CM : Elle suscite encore beaucoup de réticences. Qu’en pensez-vous ?
JLC
: C’est vrai que certains psychiatres ou psychanalystes, à la suite de Françoise Dolto notamment, ont exprimé des réserves, et des magistrats leur ont emboîté le pas. Or, je pense qu’elle doit être mise en place quand toutes les conditions, économiques – il faut que les parents disposent chacun d’un logement assez grand -, géographiques – ils doivent habiter tout près l’un de l’autre -, et psychologiques – tout le monde, parents et enfants, doit être d’accord sur cette formule -, sont réunies. A mon sens, on peut opter pour une résidence alternée à partir des 3 ans de l’enfant, quand ses repères affectifs sont suffisamment clairs pour lui donner un sentiment de sécurité. Cela peut aussi être une solution provisoire ou progressive.CM : N’est-ce pas une solution réservée à une frange aisée de la population ?
JLC
: Oui, ce sont surtout les couches moyennes et supérieures qui bénéficient de cette formule. Cela  exige un certain niveau de vie. Les parents pauvres ou précaires ne peuvent malheureusement pas envisager cette formule. Mais le régime habituel – résidence principale chez la mère et un week-end sur deux et la moitié des vacances chez le père, même si c’est un pis-aller, donne de bons résultats à condition que les parents soient bien conscients que l’enfant a besoin de chacun d’eux. 

« Le Père et l’enfant à l’épreuve de la séparation », Jean Le Camus et Michèle Laborde, éditions Odile Jacob.

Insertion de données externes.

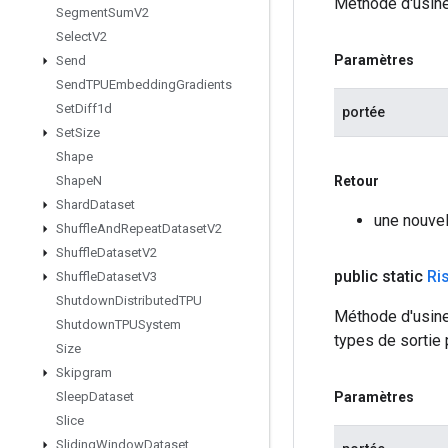
Méthode d'usine
Segment
Sum
V2
Select
V2
Paramètres
Send
Send
TPUEmbedding
Gradients
Set
Diff1d
portée
Set
Size
Shape
Retour
Shape
N
Shard
Dataset
une nouve
Shuffle
And
Repeat
Dataset
V2
Shuffle
Dataset
V2
public static
Ri
Shuffle
Dataset
V3
Shutdown
Distributed
TPU
Méthode d'usine
Shutdown
TPUSystem
types de sortie 
Size
Skipgram
Paramètres
Sleep
Dataset
Slice
Sliding
Window
Dataset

Les chiffres de la séparation en France

• En 1970, 12% des mariages se terminaient par un divorce. En 2007, ce chiffre est passé à 52%.
• Plus de 50% des naissances ont lieu hors mariage (contre 30% en 1990 et 6% en 1965).
• On estime que la probabilité de rupture des unions hors mariage est deux fois plus forte que dans les unions classiques.
• En 1970, la proportion de familles monoparentales était de 9,5% ; elle est passée à 12,5% en 1990 et 18,6% en 1999. Un enfant sur sept vit dans une famille monoparentale.
• On dénombre en 2006 un Pacs pour deux mariages ; 93% de ces pactes sont conclus par des couples hétérosexuels.